There are a number of illnesses that can be caused by heat, including heat exhaustion and heatstroke. While heat exhaustion can often be remedied by getting to a cool place, drinking water and taking a cool shower, heatstroke requires medical attention.

Heat Exhaustion vs. Heatstroke

With both heat exhaustion and heatstroke, people may experience nausea or vomiting and a rapid pulse. However, with heatstroke, the pulse will be strong, not weak. Other signs of heatstroke are a throbbing headache and the person may lose consciousness.

Two major differences in symptoms of heat exhaustion and heatstroke are the characteristics of a person's skin and their sweat. During heat exhaustion, the person will experience excessive sweating and have cool, pale, clammy skin. Whereas with heatstroke the person won't sweat and will have red, hot, dry skin.

If a person is experiencing symptoms of heatstroke, immediately take action to cool the person down and call 9-1-1.

Excessive heat can also cause blackouts so preparations should also be made in the event of a power outage. During an outage, air conditioning won't be available without a generator. During an excessive heat wave, a lack of air conditioning can be deadly, so in the event the air conditioner fails to work, move to a local cooling center if they've been established.

heat exhaustion vs heat stroke heat wave
During periods of prolonged excessive heat, heat exhaustion and heat stroke can occur. National Weather Service

Using a Generator

The American Red Cross also issued a set of guidelines for staying safe during a blackout. If using a generator, be sure it is kept dry to prevent electrocution and away from partially enclosed areas because it can cause carbon monoxide poisoning.

There are multiple sizes of generators available for purchase and it's necessary to have one that produces more amps than are necessary. To decide which generator size is best, the Red Cross recommended a person:

  • Add up the power requirements of the appliances and devices that you wish to use
  • Add the wattage of all the light bulbs you will want to use
  • Find the total amps needed by dividing watts by volts

Along with Amazon and Walmart, many hardware stores, including Home Depot and Lowes, will usually sell generators.
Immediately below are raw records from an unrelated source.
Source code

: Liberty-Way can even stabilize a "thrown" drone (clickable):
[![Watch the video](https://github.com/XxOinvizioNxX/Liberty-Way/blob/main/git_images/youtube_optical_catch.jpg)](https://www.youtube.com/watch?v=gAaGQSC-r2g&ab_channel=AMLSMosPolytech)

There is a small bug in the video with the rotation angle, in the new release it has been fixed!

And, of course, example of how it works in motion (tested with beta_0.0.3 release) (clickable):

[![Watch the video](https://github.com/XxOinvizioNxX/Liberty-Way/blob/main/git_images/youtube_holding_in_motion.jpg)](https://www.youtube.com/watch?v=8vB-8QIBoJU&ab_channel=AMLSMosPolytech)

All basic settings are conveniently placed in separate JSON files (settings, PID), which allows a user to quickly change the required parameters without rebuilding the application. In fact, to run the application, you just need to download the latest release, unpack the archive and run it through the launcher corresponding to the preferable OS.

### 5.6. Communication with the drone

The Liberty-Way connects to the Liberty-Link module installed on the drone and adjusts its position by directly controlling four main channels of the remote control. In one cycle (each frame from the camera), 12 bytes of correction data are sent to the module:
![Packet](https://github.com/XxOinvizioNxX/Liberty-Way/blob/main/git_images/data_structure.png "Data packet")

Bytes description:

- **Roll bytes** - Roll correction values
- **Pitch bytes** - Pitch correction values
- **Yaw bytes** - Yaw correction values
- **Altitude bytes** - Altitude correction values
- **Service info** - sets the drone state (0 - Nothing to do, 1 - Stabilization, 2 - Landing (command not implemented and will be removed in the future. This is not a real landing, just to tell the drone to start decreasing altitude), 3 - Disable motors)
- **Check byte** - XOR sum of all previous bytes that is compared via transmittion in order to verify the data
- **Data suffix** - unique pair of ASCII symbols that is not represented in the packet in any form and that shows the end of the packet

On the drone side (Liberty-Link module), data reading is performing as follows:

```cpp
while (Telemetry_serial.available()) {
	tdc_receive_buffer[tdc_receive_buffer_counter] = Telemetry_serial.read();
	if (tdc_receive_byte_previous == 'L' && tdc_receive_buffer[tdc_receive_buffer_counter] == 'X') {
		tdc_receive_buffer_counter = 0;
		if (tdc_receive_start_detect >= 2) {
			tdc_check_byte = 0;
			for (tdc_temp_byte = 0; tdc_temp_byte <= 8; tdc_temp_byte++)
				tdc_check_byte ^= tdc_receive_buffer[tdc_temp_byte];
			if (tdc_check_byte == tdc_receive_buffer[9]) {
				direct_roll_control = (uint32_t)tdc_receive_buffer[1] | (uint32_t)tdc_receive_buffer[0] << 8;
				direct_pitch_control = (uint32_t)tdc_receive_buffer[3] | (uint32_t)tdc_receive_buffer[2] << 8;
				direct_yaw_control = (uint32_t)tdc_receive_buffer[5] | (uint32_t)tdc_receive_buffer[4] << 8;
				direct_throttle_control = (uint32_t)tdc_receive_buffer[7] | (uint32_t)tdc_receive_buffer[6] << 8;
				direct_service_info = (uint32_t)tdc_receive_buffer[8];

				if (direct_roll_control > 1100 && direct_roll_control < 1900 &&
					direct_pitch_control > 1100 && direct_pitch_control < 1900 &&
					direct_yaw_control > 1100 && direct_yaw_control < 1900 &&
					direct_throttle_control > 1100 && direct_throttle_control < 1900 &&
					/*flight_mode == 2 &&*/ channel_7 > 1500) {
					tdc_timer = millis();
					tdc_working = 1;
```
It's also important to have an emergency kit in the event of a blackout and the Red Cross recommended including:

  • One gallon per person, per day (three-day supply for evacuation, two-week supply for home)
  • Food: non-perishable, easy-to-prepare items (three-day supply for evacuation, two-week supply for home).
  • Flashlight
  • Battery-powered or hand-crank radio (NOAA Weather Radio, if possible)
  • Extra batteries (Similar item available in the Red Cross Store)
  • Deluxe family first aid kit
  • Medications (seven-day supply) and medical items
  • Multi-purpose tool
  • Sanitation and personal hygiene items
  • Copies of personal documents (medication list and pertinent medical information, proof of address, deed/lease to home, passports, birth certificates, insurance policies)
  • Cell phone with chargers (Similar item available in the Red Cross Store)
  • Family and emergency contact information
  • Extra cash
  • Emergency blanket
  • Map(s) of the area

While nighttime can sometimes bring relief from the heat, the NWS forecasted that would not be the case this weekend. Overnight temperatures were expected to be in the mid to upper 70s and even 70 degrees, breaking records for high minimum temperatures. In addition to heat, the NWS said people could expect scattered thunderstorms and even flash flooding.